**Required work**
Repeat all of the material exactly, with no line missing.

**Dataset**

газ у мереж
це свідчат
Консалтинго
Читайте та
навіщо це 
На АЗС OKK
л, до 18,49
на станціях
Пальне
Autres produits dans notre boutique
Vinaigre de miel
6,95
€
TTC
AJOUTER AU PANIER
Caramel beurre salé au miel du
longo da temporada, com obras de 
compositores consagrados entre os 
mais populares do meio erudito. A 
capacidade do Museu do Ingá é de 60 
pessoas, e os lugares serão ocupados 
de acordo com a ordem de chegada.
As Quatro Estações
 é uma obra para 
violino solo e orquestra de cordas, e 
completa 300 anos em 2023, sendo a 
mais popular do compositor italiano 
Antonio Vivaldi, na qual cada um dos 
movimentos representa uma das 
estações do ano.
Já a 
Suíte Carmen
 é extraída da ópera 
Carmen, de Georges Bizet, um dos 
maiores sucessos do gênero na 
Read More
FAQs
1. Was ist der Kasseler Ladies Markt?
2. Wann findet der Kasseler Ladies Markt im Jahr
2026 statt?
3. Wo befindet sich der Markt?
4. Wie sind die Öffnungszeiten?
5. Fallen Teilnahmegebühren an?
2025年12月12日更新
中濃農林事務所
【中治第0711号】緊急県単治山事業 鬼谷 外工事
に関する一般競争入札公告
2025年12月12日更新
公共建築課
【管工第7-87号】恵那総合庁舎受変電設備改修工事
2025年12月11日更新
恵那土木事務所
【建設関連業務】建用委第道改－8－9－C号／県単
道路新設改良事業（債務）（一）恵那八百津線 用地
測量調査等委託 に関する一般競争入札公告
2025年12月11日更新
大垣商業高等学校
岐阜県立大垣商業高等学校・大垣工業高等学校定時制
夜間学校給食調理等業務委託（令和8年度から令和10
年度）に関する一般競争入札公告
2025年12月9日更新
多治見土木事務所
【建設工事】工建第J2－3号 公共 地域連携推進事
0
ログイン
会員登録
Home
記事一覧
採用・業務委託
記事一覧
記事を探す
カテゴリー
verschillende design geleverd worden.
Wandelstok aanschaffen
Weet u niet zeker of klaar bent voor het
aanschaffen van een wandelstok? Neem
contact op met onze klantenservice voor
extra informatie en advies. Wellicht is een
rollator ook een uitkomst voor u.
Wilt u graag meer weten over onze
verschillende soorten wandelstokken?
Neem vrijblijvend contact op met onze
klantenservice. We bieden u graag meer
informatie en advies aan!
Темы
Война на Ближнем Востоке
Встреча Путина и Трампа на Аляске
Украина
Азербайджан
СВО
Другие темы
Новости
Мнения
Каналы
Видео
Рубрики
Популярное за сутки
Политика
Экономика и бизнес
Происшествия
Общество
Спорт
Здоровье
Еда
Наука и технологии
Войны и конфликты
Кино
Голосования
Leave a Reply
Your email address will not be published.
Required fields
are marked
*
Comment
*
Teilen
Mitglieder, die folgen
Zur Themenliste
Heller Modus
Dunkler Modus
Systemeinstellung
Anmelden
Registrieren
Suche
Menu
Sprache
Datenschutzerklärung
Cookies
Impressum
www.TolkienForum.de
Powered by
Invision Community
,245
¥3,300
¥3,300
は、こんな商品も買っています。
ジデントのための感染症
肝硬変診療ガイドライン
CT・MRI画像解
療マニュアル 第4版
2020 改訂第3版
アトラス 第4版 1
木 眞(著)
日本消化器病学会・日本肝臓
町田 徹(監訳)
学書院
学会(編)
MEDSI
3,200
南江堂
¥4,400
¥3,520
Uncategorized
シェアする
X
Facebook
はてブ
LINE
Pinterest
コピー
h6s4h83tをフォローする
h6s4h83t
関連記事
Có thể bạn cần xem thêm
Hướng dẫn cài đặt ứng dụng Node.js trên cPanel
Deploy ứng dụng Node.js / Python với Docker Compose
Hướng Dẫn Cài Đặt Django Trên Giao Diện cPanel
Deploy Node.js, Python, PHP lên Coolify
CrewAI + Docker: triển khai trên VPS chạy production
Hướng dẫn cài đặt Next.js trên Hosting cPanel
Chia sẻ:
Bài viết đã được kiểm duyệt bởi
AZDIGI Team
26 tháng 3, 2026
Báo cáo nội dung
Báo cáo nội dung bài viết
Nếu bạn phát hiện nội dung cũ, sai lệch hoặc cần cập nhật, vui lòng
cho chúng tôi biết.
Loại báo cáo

**Answer section**
газ у мереж
це свідчат
Консалтинго
Читайте та
навіщо це 
На АЗС OKK
л, до 18,49
на станціях
Пальне
Autres produits dans notre boutique
Vinaigre de miel
6,95
€
TTC
AJOUTER AU PANIER
Caramel beurre salé au miel du
longo da temporada, com obras de 
compositores consagrados entre os 
mais populares do meio erudito. A 
capacidade do Museu do Ingá é de 60 
pessoas, e os lugares serão ocupados 
de acordo com a ordem de chegada.
As Quatro Estações
 é uma obra para 
violino solo e orquestra de cordas, e 
completa 300 anos em 2023, sendo a 
mais popular do compositor italiano 
Antonio Vivaldi, na qual cada um dos 
movimentos representa uma das 
estações do ano.
Já a 
Suíte Carmen
 é extraída da ópera 
Carmen, de Georges Bizet, um dos 
maiores sucessos do gênero na 
Read More
FAQs
1. Was ist der Kasseler Ladies Markt?
2. Wann findet der Kasseler Ladies Markt im Jahr
2026 statt?
3. Wo befindet sich der Markt?
4. Wie sind die Öffnungszeiten?
5. Fallen Teilnahmegebühren an?
2025年12月12日更新
中濃農林事務所
【中治第0711号】緊急県単治山事業 鬼谷 外工事
に関する一般競争入札公告
2025年12月12日更新
公共建築課
【管工第7-87号】恵那総合庁舎受変電設備改修工事
2025年12月11日更新
恵那土木事務所
【建設関連業務】建用委第道改－8－9－C号／県単
道路新設改良事業（債務）（一）恵那八百津線 用地
測量調査等委託 に関する一般競争入札公告
2025年12月11日更新
大垣商業高等学校
岐阜県立大垣商業高等学校・大垣工業高等学校定時制
夜間学校給食調理等業務委託（令和8年度から令和10
年度）に関する一般競争入札公告
2025年12月9日更新
多治見土木事務所
【建設工事】工建第J2－3号 公共 地域連携推進事
0
ログイン
会員登録
Home
記事一覧
採用・業務委託
記事一覧
記事を探す
カテゴリー
verschillende design geleverd worden.
Wandelstok aanschaffen
Weet u niet zeker of klaar bent voor het
aanschaffen van een wandelstok? Neem
contact op met onze klantenservice voor
extra informatie en advies. Wellicht is een
rollator ook een uitkomst voor u.
Wilt u graag meer weten over onze
verschillende soorten wandelstokken?
Neem vrijblijvend contact op met onze
klantenservice. We bieden u graag meer
informatie en advies aan!
Темы
Война на Ближнем Востоке
Встреча Путина и Трампа на Аляске
Украина
Азербайджан
СВО
Другие темы
Новости
Мнения
Каналы
Видео
Рубрики
Популярное за сутки
Политика
Экономика и бизнес
Происшествия
Общество
Спорт
Здоровье
Еда
Наука и технологии
Войны и конфликты
Кино
Голосования
Leave a Reply
Your email address will not be published.
Required fields
are marked
*
Comment
*
Teilen
Mitglieder, die folgen
Zur Themenliste
Heller Modus
Dunkler Modus
Systemeinstellung
Anmelden
Registrieren
Suche
Menu
Sprache
Datenschutzerklärung
Cookies
Impressum
www.TolkienForum.de
Powered by
Invision Community
,245
¥3,300
¥3,300
は、こんな商品も買っています。
ジデントのための感染症
肝硬変診療ガイドライン
CT・MRI画像解
療マニュアル 第4版
2020 改訂第3版
アトラス 第4版 1
木 眞(著)
日本消化器病学会・日本肝臓
町田 徹(監訳)
学書院
学会(編)
MEDSI
3,200
南江堂
¥4,400
¥3,520
Uncategorized
シェアする
X
Facebook
はてブ
LINE
Pinterest
コピー
h6s4h83tをフォローする
h6s4h83t
関連記事
Có thể bạn cần xem thêm
Hướng dẫn cài đặt ứng dụng Node.js trên cPanel
Deploy ứng dụng Node.js / Python với Docker Compose
Hướng Dẫn Cài Đặt Django Trên Giao Diện cPanel
Deploy Node.js, Python, PHP lên Coolify
CrewAI + Docker: triển khai trên VPS chạy production
Hướng dẫn cài đặt Next.js trên Hosting cPanel
Chia sẻ:
Bài viết đã được kiểm duyệt bởi
AZDIGI Team
26 tháng 3, 2026
Báo cáo nội dung
Báo cáo nội dung bài viết
Nếu bạn phát hiện nội dung cũ, sai lệch hoặc cần cập nhật, vui lòng
cho chúng tôi biết.
Loại báo cáo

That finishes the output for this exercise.